Write the records out exactly as shown. No pictures.

Pictures paired with source code
<<<<

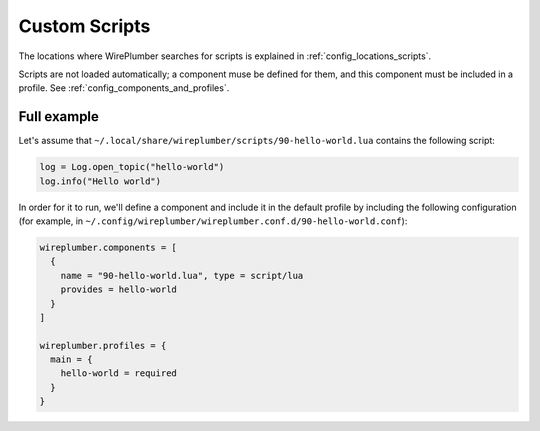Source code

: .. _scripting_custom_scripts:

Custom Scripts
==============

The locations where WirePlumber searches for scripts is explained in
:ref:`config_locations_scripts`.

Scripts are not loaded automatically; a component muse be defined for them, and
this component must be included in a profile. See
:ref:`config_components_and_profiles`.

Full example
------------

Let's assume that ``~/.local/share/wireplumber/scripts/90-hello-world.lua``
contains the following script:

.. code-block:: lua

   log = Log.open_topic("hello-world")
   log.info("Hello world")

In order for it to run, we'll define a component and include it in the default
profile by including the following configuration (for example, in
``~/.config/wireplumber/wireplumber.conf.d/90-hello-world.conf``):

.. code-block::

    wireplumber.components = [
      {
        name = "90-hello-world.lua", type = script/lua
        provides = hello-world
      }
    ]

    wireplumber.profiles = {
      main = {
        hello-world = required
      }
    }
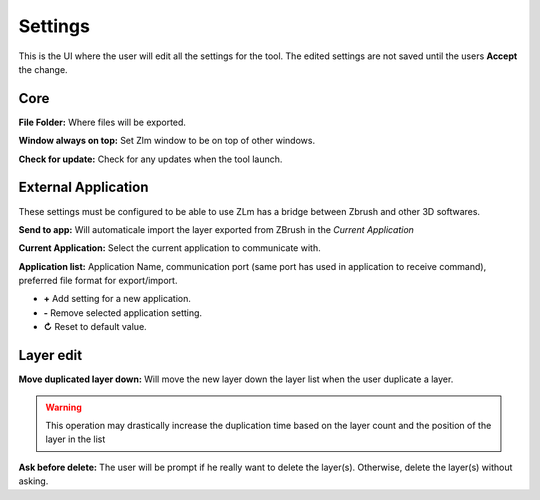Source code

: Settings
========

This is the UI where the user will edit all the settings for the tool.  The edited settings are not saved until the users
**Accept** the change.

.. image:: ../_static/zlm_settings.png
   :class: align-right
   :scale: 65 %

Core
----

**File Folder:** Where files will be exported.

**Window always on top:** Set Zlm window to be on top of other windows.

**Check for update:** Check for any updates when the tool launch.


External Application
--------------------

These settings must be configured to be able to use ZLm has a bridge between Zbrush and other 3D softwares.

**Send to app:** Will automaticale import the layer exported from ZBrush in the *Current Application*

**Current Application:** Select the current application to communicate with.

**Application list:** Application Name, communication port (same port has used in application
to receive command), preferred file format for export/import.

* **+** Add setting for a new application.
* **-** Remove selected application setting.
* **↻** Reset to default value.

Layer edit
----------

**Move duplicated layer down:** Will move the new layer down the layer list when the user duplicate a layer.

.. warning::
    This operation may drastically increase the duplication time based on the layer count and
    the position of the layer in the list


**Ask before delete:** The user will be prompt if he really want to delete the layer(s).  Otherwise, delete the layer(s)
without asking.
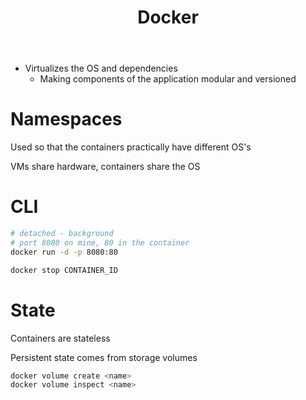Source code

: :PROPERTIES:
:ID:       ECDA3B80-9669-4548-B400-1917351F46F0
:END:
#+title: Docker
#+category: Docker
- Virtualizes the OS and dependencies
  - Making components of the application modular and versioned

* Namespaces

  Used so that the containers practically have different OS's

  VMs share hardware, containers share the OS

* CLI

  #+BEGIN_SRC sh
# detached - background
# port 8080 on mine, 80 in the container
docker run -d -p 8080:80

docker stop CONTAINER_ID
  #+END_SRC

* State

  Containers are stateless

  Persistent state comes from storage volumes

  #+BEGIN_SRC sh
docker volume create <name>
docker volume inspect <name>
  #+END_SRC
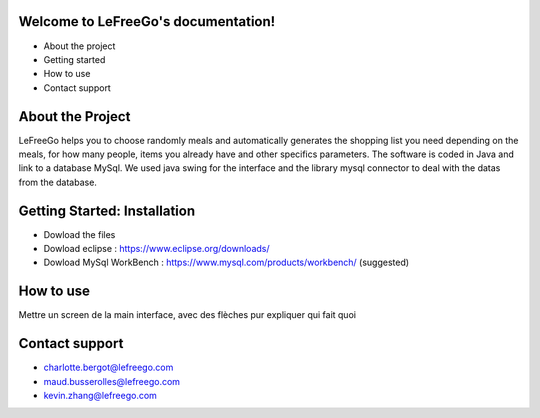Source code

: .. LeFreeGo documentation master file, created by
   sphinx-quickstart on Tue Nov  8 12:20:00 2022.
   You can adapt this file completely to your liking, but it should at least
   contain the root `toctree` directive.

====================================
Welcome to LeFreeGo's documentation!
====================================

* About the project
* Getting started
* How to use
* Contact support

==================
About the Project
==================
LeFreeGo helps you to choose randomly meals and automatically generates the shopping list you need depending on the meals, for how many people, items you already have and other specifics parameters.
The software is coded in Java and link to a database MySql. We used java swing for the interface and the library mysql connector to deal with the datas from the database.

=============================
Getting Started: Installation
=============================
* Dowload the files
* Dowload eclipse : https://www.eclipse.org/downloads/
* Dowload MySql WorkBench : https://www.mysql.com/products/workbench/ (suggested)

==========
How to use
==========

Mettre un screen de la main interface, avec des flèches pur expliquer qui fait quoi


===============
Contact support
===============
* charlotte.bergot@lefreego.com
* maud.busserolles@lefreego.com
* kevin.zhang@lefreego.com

>>>>

## RESPONSE FOR THIS EXERCISE
Source code

: .. _scripting_custom_scripts:

Custom Scripts
==============

The locations where WirePlumber searches for scripts is explained in
:ref:`config_locations_scripts`.

Scripts are not loaded automatically; a component muse be defined for them, and
this component must be included in a profile. See
:ref:`config_components_and_profiles`.

Full example
------------

Let's assume that ``~/.local/share/wireplumber/scripts/90-hello-world.lua``
contains the following script:

.. code-block:: lua

   log = Log.open_topic("hello-world")
   log.info("Hello world")

In order for it to run, we'll define a component and include it in the default
profile by including the following configuration (for example, in
``~/.config/wireplumber/wireplumber.conf.d/90-hello-world.conf``):

.. code-block::

    wireplumber.components = [
      {
        name = "90-hello-world.lua", type = script/lua
        provides = hello-world
      }
    ]

    wireplumber.profiles = {
      main = {
        hello-world = required
      }
    }
Source code

: Settings
========

This is the UI where the user will edit all the settings for the tool.  The edited settings are not saved until the users
**Accept** the change.

.. image:: ../_static/zlm_settings.png
   :class: align-right
   :scale: 65 %

Core
----

**File Folder:** Where files will be exported.

**Window always on top:** Set Zlm window to be on top of other windows.

**Check for update:** Check for any updates when the tool launch.


External Application
--------------------

These settings must be configured to be able to use ZLm has a bridge between Zbrush and other 3D softwares.

**Send to app:** Will automaticale import the layer exported from ZBrush in the *Current Application*

**Current Application:** Select the current application to communicate with.

**Application list:** Application Name, communication port (same port has used in application
to receive command), preferred file format for export/import.

* **+** Add setting for a new application.
* **-** Remove selected application setting.
* **↻** Reset to default value.

Layer edit
----------

**Move duplicated layer down:** Will move the new layer down the layer list when the user duplicate a layer.

.. warning::
    This operation may drastically increase the duplication time based on the layer count and
    the position of the layer in the list


**Ask before delete:** The user will be prompt if he really want to delete the layer(s).  Otherwise, delete the layer(s)
without asking.
Source code

: :PROPERTIES:
:ID:       ECDA3B80-9669-4548-B400-1917351F46F0
:END:
#+title: Docker
#+category: Docker
- Virtualizes the OS and dependencies
  - Making components of the application modular and versioned

* Namespaces

  Used so that the containers practically have different OS's

  VMs share hardware, containers share the OS

* CLI

  #+BEGIN_SRC sh
# detached - background
# port 8080 on mine, 80 in the container
docker run -d -p 8080:80

docker stop CONTAINER_ID
  #+END_SRC

* State

  Containers are stateless

  Persistent state comes from storage volumes

  #+BEGIN_SRC sh
docker volume create <name>
docker volume inspect <name>
  #+END_SRC
Source code

: .. LeFreeGo documentation master file, created by
   sphinx-quickstart on Tue Nov  8 12:20:00 2022.
   You can adapt this file completely to your liking, but it should at least
   contain the root `toctree` directive.

====================================
Welcome to LeFreeGo's documentation!
====================================

* About the project
* Getting started
* How to use
* Contact support

==================
About the Project
==================
LeFreeGo helps you to choose randomly meals and automatically generates the shopping list you need depending on the meals, for how many people, items you already have and other specifics parameters.
The software is coded in Java and link to a database MySql. We used java swing for the interface and the library mysql connector to deal with the datas from the database.

=============================
Getting Started: Installation
=============================
* Dowload the files
* Dowload eclipse : https://www.eclipse.org/downloads/
* Dowload MySql WorkBench : https://www.mysql.com/products/workbench/ (suggested)

==========
How to use
==========

Mettre un screen de la main interface, avec des flèches pur expliquer qui fait quoi


===============
Contact support
===============
* charlotte.bergot@lefreego.com
* maud.busserolles@lefreego.com
* kevin.zhang@lefreego.com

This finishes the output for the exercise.